## What the task requires
Give back, exactly and with nothing added, the lines that run from the one containing "left hip: (305, 281)" to the final line below.

The data below:

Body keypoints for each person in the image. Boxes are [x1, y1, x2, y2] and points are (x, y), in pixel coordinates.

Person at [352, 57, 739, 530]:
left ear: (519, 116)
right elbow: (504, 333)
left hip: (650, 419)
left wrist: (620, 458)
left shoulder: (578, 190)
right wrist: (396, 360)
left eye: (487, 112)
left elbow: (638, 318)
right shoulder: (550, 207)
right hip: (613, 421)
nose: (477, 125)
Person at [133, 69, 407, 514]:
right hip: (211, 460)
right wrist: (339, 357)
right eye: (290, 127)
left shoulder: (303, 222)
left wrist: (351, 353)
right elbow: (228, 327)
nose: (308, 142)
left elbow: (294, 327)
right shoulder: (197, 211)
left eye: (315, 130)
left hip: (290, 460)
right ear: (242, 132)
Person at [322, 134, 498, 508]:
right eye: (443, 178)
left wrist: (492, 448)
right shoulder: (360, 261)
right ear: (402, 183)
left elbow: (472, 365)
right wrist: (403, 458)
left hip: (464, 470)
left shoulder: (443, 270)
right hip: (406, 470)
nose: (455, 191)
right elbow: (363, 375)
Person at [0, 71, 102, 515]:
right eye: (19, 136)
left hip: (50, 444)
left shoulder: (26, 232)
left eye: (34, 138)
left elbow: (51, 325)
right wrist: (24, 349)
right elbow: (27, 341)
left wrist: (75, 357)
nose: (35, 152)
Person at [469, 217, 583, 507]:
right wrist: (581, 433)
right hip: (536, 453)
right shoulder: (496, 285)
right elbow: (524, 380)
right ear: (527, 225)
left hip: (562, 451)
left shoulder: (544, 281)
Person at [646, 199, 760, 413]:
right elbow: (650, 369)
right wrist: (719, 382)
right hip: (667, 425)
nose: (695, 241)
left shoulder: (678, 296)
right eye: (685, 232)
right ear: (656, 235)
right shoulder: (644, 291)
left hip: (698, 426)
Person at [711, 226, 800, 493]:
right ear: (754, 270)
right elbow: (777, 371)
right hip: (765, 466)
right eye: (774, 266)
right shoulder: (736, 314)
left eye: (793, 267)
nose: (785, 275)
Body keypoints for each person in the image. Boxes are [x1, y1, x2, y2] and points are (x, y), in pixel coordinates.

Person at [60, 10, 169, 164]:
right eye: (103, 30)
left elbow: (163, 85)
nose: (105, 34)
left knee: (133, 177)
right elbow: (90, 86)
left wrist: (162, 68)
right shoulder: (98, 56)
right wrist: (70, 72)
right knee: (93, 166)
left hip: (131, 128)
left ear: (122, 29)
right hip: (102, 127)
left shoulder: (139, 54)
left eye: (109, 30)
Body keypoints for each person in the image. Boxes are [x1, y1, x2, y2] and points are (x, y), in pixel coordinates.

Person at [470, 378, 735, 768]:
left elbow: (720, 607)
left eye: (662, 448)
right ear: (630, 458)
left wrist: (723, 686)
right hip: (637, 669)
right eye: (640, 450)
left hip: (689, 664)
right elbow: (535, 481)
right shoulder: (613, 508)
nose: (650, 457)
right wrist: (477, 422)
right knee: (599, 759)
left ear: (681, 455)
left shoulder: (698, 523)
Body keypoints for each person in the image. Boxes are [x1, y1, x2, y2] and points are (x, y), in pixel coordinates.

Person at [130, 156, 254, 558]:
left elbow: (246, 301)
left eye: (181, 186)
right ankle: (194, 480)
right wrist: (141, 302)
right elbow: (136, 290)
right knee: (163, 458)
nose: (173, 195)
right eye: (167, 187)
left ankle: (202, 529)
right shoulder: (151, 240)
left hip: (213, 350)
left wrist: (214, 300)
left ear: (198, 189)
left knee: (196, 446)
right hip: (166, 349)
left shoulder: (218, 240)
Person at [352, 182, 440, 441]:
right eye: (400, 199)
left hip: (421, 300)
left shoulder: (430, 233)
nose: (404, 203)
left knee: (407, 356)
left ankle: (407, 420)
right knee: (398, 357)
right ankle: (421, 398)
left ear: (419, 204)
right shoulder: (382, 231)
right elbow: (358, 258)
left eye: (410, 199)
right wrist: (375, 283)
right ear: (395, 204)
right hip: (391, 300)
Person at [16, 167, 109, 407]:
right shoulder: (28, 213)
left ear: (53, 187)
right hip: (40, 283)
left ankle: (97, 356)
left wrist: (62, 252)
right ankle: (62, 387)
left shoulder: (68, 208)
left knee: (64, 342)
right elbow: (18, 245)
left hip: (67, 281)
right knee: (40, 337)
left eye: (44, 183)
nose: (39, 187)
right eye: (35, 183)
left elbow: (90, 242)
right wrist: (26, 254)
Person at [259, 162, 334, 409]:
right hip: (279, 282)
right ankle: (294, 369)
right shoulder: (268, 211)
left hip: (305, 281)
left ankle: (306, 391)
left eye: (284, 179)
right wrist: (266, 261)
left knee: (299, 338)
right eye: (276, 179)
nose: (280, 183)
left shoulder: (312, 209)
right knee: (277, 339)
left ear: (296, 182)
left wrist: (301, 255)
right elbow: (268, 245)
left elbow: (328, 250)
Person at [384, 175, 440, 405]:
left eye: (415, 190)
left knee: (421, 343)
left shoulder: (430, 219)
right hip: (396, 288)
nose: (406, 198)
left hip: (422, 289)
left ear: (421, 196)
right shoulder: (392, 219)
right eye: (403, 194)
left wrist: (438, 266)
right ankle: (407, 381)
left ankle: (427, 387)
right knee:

End of The data.

## Expected answer
left hip: (305, 281)
left ankle: (306, 391)
left eye: (284, 179)
right wrist: (266, 261)
left knee: (299, 338)
right eye: (276, 179)
nose: (280, 183)
left shoulder: (312, 209)
right knee: (277, 339)
left ear: (296, 182)
left wrist: (301, 255)
right elbow: (268, 245)
left elbow: (328, 250)
Person at [384, 175, 440, 405]:
left eye: (415, 190)
left knee: (421, 343)
left shoulder: (430, 219)
right hip: (396, 288)
nose: (406, 198)
left hip: (422, 289)
left ear: (421, 196)
right shoulder: (392, 219)
right eye: (403, 194)
left wrist: (438, 266)
right ankle: (407, 381)
left ankle: (427, 387)
right knee:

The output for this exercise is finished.